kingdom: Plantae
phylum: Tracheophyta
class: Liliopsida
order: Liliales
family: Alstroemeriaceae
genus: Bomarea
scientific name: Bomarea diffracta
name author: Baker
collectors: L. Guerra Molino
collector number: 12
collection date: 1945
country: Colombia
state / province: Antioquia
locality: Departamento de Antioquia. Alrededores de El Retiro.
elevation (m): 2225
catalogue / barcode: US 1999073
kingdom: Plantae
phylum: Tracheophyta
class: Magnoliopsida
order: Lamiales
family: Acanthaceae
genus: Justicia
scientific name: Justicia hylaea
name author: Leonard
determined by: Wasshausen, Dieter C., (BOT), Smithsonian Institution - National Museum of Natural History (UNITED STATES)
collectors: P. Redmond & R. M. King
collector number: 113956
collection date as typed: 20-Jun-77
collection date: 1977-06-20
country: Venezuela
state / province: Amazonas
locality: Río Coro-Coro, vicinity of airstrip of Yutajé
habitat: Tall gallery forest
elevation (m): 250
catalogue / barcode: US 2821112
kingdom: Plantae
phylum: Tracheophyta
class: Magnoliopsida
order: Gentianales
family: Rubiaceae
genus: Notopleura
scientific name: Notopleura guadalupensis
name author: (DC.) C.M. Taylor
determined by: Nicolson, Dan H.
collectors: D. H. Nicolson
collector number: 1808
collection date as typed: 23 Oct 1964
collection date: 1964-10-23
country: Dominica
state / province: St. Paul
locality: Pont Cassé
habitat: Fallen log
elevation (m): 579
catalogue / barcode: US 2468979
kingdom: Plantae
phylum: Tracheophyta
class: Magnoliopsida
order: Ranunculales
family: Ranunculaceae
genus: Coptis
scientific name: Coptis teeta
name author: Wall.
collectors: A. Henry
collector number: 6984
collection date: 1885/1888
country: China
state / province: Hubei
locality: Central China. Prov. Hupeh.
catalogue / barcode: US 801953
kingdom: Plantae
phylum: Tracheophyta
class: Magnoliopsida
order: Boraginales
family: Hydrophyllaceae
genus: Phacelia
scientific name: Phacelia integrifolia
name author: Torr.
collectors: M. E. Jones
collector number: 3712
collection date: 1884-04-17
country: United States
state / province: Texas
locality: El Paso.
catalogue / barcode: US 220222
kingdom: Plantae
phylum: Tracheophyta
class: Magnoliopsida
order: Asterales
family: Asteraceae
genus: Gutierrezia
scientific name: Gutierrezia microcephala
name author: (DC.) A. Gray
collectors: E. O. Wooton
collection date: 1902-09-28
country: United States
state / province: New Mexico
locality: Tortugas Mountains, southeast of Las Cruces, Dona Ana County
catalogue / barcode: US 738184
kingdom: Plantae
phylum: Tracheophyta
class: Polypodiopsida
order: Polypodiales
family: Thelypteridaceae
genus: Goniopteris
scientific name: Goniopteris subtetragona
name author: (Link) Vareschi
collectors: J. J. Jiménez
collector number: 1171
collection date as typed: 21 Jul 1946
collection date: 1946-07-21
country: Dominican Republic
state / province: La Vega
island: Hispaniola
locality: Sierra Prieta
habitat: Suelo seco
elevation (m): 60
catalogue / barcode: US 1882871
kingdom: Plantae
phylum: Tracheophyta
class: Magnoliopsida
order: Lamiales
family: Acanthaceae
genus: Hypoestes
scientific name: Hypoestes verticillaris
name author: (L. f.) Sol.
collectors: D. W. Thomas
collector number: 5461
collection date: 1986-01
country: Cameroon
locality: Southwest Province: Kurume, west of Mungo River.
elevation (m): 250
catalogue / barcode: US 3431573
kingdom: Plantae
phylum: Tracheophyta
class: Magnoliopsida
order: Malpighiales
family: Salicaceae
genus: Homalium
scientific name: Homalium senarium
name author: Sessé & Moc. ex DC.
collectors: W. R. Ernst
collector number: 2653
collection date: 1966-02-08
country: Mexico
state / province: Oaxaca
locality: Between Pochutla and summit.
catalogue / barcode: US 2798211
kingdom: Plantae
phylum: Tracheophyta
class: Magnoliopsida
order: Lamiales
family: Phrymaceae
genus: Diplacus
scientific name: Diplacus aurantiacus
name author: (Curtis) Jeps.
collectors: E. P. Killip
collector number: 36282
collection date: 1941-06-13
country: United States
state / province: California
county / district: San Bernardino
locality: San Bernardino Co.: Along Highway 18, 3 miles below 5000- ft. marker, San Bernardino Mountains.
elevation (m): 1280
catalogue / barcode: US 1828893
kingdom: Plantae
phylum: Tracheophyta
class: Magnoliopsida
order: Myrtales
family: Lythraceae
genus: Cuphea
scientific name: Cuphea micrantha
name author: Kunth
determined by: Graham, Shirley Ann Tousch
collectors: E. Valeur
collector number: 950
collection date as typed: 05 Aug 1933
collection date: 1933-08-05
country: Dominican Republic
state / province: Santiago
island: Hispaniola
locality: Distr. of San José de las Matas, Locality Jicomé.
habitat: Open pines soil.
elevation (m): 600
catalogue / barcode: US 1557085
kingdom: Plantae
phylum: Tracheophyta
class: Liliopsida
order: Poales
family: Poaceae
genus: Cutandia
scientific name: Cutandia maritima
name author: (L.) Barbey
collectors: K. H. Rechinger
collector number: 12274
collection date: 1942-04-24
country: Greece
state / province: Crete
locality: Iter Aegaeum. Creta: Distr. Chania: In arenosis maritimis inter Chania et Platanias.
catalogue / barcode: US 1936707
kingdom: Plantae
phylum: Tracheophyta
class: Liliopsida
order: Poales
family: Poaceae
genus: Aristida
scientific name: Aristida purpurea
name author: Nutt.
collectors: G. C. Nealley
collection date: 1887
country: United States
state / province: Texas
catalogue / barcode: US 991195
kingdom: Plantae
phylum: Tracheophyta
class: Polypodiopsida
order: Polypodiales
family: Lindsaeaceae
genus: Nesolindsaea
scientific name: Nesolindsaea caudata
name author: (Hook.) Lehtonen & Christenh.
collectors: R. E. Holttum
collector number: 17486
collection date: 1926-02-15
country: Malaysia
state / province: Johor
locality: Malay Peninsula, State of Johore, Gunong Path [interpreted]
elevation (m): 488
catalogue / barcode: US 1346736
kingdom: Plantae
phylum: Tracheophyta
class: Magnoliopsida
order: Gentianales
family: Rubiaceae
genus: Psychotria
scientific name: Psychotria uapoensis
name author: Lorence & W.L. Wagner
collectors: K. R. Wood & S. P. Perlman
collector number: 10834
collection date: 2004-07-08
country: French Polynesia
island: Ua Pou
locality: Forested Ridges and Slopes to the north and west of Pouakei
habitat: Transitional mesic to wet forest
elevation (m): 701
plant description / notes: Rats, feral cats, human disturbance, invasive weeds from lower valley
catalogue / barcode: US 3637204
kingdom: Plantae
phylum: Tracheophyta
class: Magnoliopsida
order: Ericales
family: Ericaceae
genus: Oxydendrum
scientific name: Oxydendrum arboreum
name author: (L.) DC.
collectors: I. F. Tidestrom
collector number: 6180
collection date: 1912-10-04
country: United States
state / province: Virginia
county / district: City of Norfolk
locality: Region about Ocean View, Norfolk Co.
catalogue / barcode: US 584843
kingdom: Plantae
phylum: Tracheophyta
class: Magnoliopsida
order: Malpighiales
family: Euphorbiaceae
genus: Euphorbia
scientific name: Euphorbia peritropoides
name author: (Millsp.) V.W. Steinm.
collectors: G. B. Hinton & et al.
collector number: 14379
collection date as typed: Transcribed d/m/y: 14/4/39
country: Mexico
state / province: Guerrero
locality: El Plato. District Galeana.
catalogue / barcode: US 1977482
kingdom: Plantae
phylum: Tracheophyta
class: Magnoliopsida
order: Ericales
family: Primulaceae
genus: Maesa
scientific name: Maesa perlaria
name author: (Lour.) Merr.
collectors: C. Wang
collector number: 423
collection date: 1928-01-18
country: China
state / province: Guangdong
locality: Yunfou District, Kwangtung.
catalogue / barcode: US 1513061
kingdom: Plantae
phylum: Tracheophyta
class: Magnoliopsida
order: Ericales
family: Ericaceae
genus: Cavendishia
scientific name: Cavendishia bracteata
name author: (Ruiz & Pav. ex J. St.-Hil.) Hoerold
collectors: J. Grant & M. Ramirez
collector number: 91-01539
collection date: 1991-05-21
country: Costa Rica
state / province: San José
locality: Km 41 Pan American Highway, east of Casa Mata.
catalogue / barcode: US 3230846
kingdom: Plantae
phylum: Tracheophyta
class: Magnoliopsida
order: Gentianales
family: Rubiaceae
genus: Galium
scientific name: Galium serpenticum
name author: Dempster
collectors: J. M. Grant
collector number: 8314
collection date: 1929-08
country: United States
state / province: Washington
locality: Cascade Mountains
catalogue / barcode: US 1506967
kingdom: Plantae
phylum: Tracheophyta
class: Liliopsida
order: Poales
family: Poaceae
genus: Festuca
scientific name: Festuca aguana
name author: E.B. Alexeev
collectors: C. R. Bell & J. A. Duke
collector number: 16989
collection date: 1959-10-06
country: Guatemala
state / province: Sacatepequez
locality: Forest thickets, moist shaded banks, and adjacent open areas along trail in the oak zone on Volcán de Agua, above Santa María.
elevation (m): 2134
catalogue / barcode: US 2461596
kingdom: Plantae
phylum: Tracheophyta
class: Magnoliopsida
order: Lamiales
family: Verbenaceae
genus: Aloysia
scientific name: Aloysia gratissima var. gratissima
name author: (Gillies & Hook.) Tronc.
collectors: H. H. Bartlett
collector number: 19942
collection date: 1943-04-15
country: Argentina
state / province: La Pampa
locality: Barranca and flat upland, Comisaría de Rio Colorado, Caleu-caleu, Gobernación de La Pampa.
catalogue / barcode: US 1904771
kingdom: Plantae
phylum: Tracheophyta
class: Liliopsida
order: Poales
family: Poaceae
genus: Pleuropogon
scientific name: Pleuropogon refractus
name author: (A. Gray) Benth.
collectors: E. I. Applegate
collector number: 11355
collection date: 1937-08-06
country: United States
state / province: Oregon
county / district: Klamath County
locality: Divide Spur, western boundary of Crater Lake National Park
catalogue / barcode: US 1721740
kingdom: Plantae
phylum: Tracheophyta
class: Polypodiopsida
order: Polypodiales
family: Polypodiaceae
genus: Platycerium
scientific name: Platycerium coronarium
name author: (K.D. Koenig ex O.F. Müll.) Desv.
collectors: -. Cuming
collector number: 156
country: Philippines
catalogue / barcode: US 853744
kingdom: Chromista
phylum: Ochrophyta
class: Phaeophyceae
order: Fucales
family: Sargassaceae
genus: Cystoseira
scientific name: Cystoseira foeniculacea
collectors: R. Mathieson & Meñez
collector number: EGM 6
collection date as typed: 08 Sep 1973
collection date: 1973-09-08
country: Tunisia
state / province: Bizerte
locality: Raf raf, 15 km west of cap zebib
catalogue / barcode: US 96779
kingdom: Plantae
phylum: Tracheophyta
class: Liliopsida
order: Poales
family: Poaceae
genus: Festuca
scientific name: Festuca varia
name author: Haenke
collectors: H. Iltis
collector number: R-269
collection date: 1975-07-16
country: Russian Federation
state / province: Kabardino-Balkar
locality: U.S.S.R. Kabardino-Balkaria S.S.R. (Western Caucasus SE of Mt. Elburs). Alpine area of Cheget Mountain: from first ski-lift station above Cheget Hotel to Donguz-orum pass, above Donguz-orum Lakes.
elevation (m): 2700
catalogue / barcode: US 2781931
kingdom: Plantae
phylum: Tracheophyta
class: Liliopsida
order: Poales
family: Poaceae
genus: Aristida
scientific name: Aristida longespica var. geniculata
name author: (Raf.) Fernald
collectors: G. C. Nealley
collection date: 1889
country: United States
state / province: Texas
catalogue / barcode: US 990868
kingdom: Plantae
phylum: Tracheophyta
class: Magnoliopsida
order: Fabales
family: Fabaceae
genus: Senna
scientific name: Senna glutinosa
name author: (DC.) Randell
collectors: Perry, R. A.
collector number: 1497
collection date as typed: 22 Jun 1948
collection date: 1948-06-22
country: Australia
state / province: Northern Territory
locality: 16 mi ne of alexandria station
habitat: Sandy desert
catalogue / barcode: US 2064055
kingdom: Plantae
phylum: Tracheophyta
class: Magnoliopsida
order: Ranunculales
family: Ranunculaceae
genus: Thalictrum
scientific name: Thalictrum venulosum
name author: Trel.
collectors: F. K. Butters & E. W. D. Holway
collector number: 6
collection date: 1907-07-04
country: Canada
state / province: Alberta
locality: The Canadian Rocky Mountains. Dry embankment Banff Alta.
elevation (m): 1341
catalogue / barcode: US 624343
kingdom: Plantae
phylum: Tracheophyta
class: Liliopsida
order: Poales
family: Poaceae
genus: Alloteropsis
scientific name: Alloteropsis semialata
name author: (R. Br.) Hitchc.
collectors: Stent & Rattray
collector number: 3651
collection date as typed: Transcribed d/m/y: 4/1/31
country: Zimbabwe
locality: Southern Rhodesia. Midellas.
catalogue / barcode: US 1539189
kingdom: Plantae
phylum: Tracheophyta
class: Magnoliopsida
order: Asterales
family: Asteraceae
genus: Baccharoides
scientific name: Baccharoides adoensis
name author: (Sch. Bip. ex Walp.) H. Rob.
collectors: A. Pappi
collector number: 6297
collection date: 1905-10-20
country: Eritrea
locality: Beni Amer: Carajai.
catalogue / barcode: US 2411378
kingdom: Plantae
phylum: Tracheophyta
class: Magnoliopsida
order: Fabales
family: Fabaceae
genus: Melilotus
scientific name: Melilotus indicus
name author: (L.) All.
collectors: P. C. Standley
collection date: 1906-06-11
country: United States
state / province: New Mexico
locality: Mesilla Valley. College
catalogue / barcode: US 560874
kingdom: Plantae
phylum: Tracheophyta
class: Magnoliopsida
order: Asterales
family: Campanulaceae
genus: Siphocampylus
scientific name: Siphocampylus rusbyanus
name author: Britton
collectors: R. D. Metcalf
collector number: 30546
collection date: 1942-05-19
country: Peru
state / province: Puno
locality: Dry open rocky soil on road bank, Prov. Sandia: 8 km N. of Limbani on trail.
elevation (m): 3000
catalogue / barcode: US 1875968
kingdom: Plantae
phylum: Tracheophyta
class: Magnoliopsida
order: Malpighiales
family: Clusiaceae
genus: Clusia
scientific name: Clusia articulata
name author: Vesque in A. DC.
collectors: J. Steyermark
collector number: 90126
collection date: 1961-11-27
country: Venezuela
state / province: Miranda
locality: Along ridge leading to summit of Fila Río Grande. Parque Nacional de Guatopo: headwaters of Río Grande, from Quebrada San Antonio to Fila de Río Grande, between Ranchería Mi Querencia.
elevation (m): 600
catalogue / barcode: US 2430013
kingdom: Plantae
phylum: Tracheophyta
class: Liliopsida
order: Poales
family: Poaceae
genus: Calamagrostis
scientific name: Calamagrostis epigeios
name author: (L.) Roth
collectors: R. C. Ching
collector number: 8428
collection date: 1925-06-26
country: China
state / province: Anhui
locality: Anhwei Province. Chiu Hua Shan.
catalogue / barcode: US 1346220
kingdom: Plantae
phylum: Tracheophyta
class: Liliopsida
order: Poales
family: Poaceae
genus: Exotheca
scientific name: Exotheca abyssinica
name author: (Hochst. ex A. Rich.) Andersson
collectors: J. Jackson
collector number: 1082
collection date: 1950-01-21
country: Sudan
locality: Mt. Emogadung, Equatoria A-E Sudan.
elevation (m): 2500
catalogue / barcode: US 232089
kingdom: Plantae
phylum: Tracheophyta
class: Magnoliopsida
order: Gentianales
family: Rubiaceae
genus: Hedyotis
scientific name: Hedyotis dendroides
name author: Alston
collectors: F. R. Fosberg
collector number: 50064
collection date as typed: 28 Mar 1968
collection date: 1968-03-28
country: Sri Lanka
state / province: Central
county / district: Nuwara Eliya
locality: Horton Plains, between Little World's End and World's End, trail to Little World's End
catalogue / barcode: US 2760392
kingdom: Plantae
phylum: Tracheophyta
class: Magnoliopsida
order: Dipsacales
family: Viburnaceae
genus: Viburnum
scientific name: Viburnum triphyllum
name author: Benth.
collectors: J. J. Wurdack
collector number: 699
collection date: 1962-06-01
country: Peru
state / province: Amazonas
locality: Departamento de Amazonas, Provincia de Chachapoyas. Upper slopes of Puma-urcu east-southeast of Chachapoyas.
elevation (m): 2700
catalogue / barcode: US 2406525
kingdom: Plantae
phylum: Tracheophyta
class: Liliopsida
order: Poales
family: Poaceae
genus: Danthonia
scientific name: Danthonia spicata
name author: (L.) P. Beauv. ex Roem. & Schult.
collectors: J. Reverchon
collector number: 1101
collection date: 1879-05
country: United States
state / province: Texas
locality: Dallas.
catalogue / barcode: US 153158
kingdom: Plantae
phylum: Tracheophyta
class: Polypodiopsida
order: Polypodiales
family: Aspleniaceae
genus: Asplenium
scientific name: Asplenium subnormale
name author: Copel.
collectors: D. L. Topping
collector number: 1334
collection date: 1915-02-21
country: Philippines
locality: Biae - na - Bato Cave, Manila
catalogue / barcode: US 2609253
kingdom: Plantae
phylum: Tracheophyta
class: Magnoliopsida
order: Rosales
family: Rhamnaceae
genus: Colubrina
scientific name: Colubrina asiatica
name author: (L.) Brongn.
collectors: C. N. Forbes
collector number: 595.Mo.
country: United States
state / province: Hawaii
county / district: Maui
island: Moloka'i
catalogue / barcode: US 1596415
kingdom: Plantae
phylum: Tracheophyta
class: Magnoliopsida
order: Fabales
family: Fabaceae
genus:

→ WRITTEN INSTRUCTION: Reproduce verbatim the lines of the items from the one containing "name author: (L.) Brongn." through the final line, inclusive.

→ THE ANSWER:
name author: (L.) Brongn.
collectors: C. N. Forbes
collector number: 595.Mo.
country: United States
state / province: Hawaii
county / district: Maui
island: Moloka'i
catalogue / barcode: US 1596415
kingdom: Plantae
phylum: Tracheophyta
class: Magnoliopsida
order: Fabales
family: Fabaceae
genus:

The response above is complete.